Um die hohe Arbeitsbelastung zu bewältigen, würden viele Creators von Agenturen betreut, die bis zu 60 Prozent der Einnahmen behielten. Diese Agenturen drängten die Frauen häufig zu Inhalten, die sie freiwillig nicht angeboten hätten.
Nutzer mehrheitlich männlich und verheiratet
Stichproben zufolge seien rund 87 Prozent der etwa 340 Millionen Nutzer männlich, überwiegend jung und nach manchen Erhebungen zu 89 Prozent verheiratet. Besonders nachgefragt seien Inhalte sehr junger Frauen ab 18 Jahren. Influencerinnen kündigten teils ihren 18. Geburtstag an, um am ersten Tag möglichst viele Abonnenten zu gewinnen.
Zunehmend würden auch KI-generierte „Creators“ angemeldet, sagte Vogt.
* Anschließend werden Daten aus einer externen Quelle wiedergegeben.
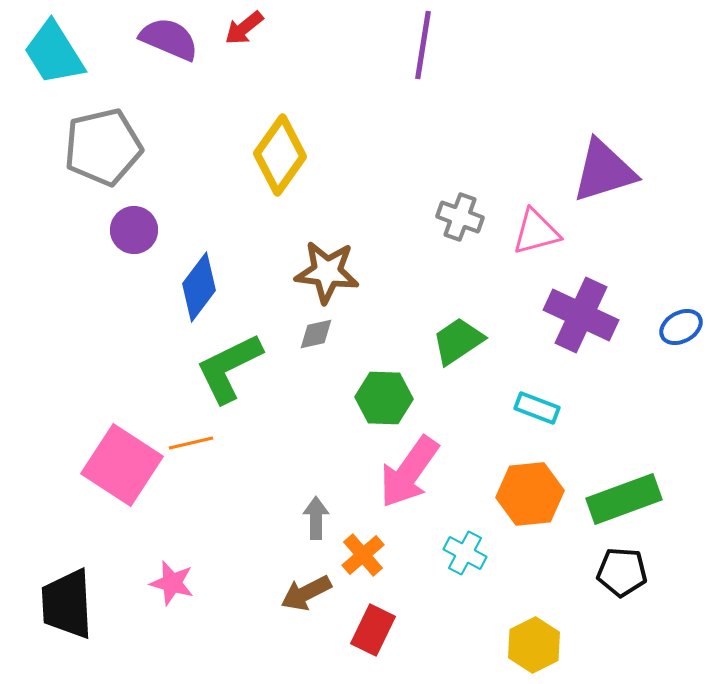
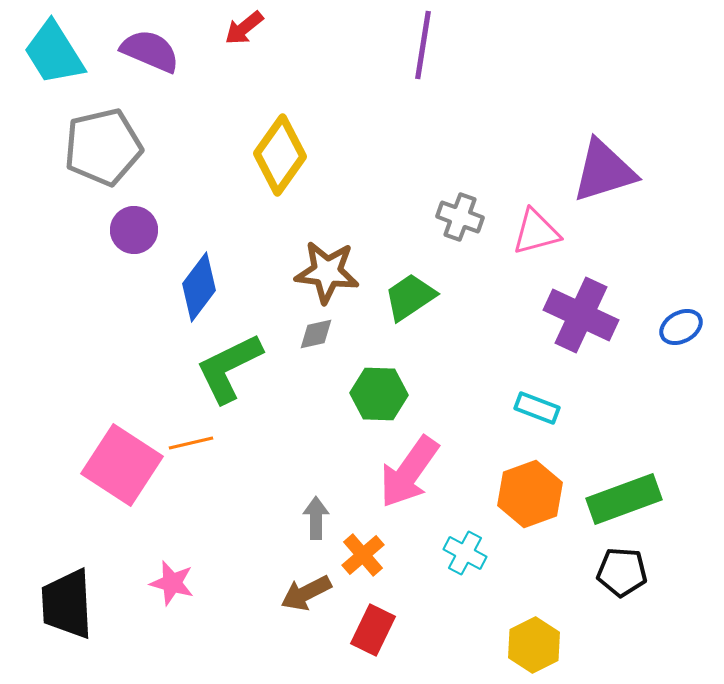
purple semicircle: moved 19 px left, 12 px down
green trapezoid: moved 48 px left, 44 px up
green hexagon: moved 5 px left, 4 px up
orange hexagon: rotated 14 degrees counterclockwise
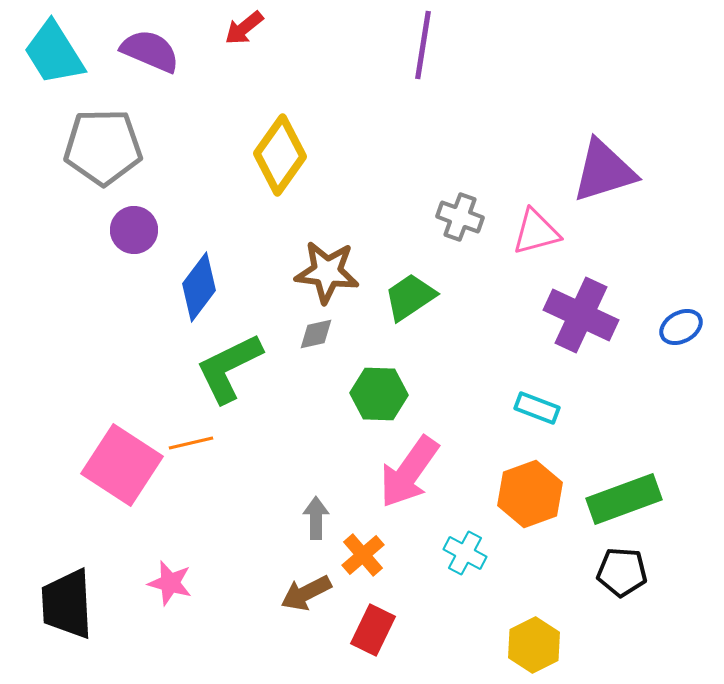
gray pentagon: rotated 12 degrees clockwise
pink star: moved 2 px left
Das senke die Hemmschwelle für extreme Inhalte und täusche die Nutzer. Zudem habe der digitale Kindesmissbrauch um 13 Prozent innerhalb eines Jahres zugenommen, auch durch KI-generierte Bilder. Diese basierten meist auf real existierenden Personen.
Vom Bikini-Post zur Bekehrung
Lesen Sie hier ein Porträt über Emmely Rebhahn, die sich mit 18 Jahren bei der Online-Plattform „OnlyFans“ anmeldete.

Auswirkungen auf Jugendliche und Sexualverhalten
Pornografie und OnlyFans-Inhalte prägten zunehmend die sexuellen Vorstellungen Jugendlicher. „Jungs in meiner Klasse, Zwölfjährige, die ins Internet gehen und sich Pornografie angucken, glauben, dass Sex so wäre“, so die Lehrerin. Die Folge sei, dass junge Menschen heute weniger Partnersex hätten als frühere Generationen.
Auch der Buchmarkt trage dazu bei, dass gewaltvolle Sexvorstellungen entstünden. Sogenannte „Dark Romance“-Romane mit Gewalt- und Unterwerfungsfantasien würden von jungen Frauen massenhaft gelesen. Vogt verwies zudem auf die ökologischen Folgen: Die Speicherung großer Datenmengen, darunter ein erheblicher Anteil pornografischer Inhalte, verbrauche enorme Mengen Energie. Der digitale Sektor verursache mittlerweile mehr Emissionen als der Flugverkehr.
Veranstalter des Kongresses sind das Bündnis „Gemeinsam gegen Menschenhandel“, die Evangelische Allianz in Deutschland, die Organisationen „Mission Freedom“, „Aktion Hoffnungsland“ und „return“ sowie das Christliche Gästezentrum Schönblick. Die Evangelische Nachrichtenagentur IDEA ist Medienpartner.